El nuevo ministro de Medio Ambiente de España arrastra un pasado que no invita al optimismo
El nuevo Gobierno de España tendrá un Ministerio Agricultura, Alimentación y Medio Ambiente y Miguel Arias Cañete estará al frente de esta cartera. Los grupos ecologistas más importantes ya han reclamado al nuevo ministro que no olvide el medio ambiente y se han sentido aliviados porque, al menos, la palabra no ha desaparecido del nombre del Ministerio. Con tanto recorte…

En todo caso, el nuevo ministro, tiene una trayectoria más cercana a la agricultura y poco que ver con el medio ambiente. Las organizaciones Amigos de la Tierra, Ecologistas en Acción, Greenpeace, SEO/BirdLife y WWF esperan que el nuevo ministro les escuche, así como a otras organizaciones ambientalistas. También desean que no deje el medio ambiente “en un segundo plano”. O en un tercero, habría que añadir, si nos fijamos en el orden de las palabras en el nombre del Ministerio.

¿Y quién es Arias Cañete? Un licenciado en Derecho que vuelve al Ministerio de Agricultura después de siete años. Entonces, tuvo que enfrentarse e la crisis de las vacas locas, a un fallido acuerdo pesquero con Marruecos y la catástrofe del Prestige, el mayor desastre medioambiental de España. Arias Cañete tiene cuatro casas, siete coches y más de 325.000 euros en participaciones en empresas petroleras. No parece un perfil muy adecuado para trabajar por el medio ambiente.

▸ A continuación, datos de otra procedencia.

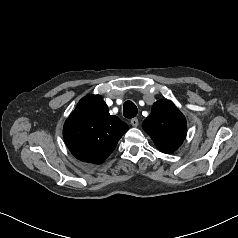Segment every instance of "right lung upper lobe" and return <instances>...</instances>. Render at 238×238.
<instances>
[{
	"label": "right lung upper lobe",
	"mask_w": 238,
	"mask_h": 238,
	"mask_svg": "<svg viewBox=\"0 0 238 238\" xmlns=\"http://www.w3.org/2000/svg\"><path fill=\"white\" fill-rule=\"evenodd\" d=\"M128 129L126 123L109 114L101 96L88 95L66 120L63 136L77 159L99 164L112 153Z\"/></svg>",
	"instance_id": "cb5924a9"
}]
</instances>
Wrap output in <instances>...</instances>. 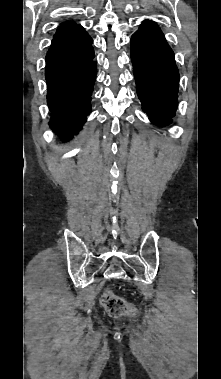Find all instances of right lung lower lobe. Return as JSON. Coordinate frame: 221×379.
I'll return each mask as SVG.
<instances>
[{
	"label": "right lung lower lobe",
	"mask_w": 221,
	"mask_h": 379,
	"mask_svg": "<svg viewBox=\"0 0 221 379\" xmlns=\"http://www.w3.org/2000/svg\"><path fill=\"white\" fill-rule=\"evenodd\" d=\"M92 42L85 29L77 25L55 36L46 56L49 124L65 139L81 129L91 112L97 73Z\"/></svg>",
	"instance_id": "98d812e1"
}]
</instances>
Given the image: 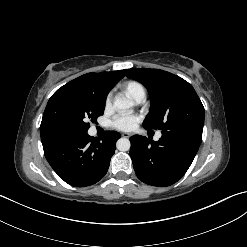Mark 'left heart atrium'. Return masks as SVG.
I'll use <instances>...</instances> for the list:
<instances>
[{
  "instance_id": "left-heart-atrium-1",
  "label": "left heart atrium",
  "mask_w": 247,
  "mask_h": 247,
  "mask_svg": "<svg viewBox=\"0 0 247 247\" xmlns=\"http://www.w3.org/2000/svg\"><path fill=\"white\" fill-rule=\"evenodd\" d=\"M137 122L138 117L136 115L121 113L115 116L113 125L120 130L128 131L132 130Z\"/></svg>"
}]
</instances>
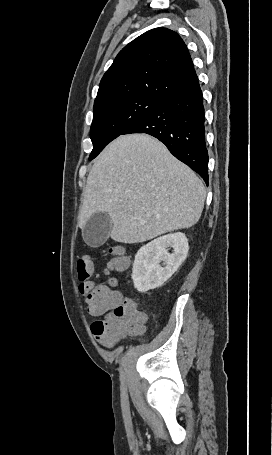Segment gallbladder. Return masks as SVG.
Masks as SVG:
<instances>
[{
	"label": "gallbladder",
	"mask_w": 272,
	"mask_h": 455,
	"mask_svg": "<svg viewBox=\"0 0 272 455\" xmlns=\"http://www.w3.org/2000/svg\"><path fill=\"white\" fill-rule=\"evenodd\" d=\"M113 222L106 212L92 215L82 229L84 241L92 247H98L109 238Z\"/></svg>",
	"instance_id": "1"
}]
</instances>
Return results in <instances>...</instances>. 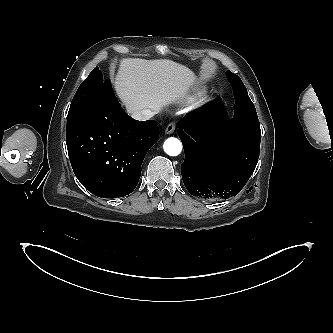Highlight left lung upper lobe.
<instances>
[{
	"label": "left lung upper lobe",
	"mask_w": 333,
	"mask_h": 333,
	"mask_svg": "<svg viewBox=\"0 0 333 333\" xmlns=\"http://www.w3.org/2000/svg\"><path fill=\"white\" fill-rule=\"evenodd\" d=\"M226 76L233 87L234 97L236 101H245L250 107H254L253 103L248 97L246 87L244 86L241 79L230 71L226 72Z\"/></svg>",
	"instance_id": "left-lung-upper-lobe-1"
}]
</instances>
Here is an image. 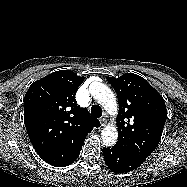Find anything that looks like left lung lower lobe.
Wrapping results in <instances>:
<instances>
[{"mask_svg": "<svg viewBox=\"0 0 187 187\" xmlns=\"http://www.w3.org/2000/svg\"><path fill=\"white\" fill-rule=\"evenodd\" d=\"M103 155L106 165L114 173L130 172L144 162L127 154L116 146L103 148Z\"/></svg>", "mask_w": 187, "mask_h": 187, "instance_id": "1", "label": "left lung lower lobe"}]
</instances>
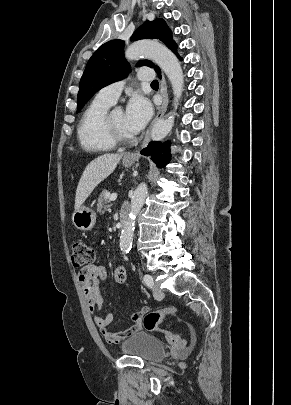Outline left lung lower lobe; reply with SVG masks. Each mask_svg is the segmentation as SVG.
I'll list each match as a JSON object with an SVG mask.
<instances>
[{
    "label": "left lung lower lobe",
    "instance_id": "left-lung-lower-lobe-1",
    "mask_svg": "<svg viewBox=\"0 0 291 405\" xmlns=\"http://www.w3.org/2000/svg\"><path fill=\"white\" fill-rule=\"evenodd\" d=\"M177 48V45L174 44L170 49L175 52ZM177 56L179 57L180 60H182V58L177 54ZM156 72L159 74L160 73V69L157 68L155 69ZM160 77V74H159ZM170 142H165L164 144H162L159 141H152L149 143V145L142 149L140 151V153L142 155L145 156H151L152 160L159 166V167H165L170 159Z\"/></svg>",
    "mask_w": 291,
    "mask_h": 405
}]
</instances>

El coordinador general de Ecologistas en Acción, por su parte, cree que es un error incluir en un mismo ministerio las competencias de Medio Ambiente, Agricultura y Alimentación, pues supone quitarle importancia a la política medioambiental. Es, desde un punto de vista, una forma de unir la crisis económica con la medioambiental. No hay recursos suficientes para seguir creciendo al ritmo que piden los que manejan la economía. Realmente, la situación no ha cambiado mucho respecto al Gobierno de Zapatero.

Falta saber quién gestionará asuntos como el cambio climático, la calidad ambiental o del agua. Será importante el papel que desempeñe en nuevo ministro en las negociaciones de la Política Agraria Común (PAC) que se están produciendo en la actualidad. Ojalá luche por que sea sostenible.

En todo caso, habrá que dar un voto de confianza al nuevo ministro, a pesar de que su pasado no le avala como una persona que luche por la protección del medio ambiente ni por una política sostenible.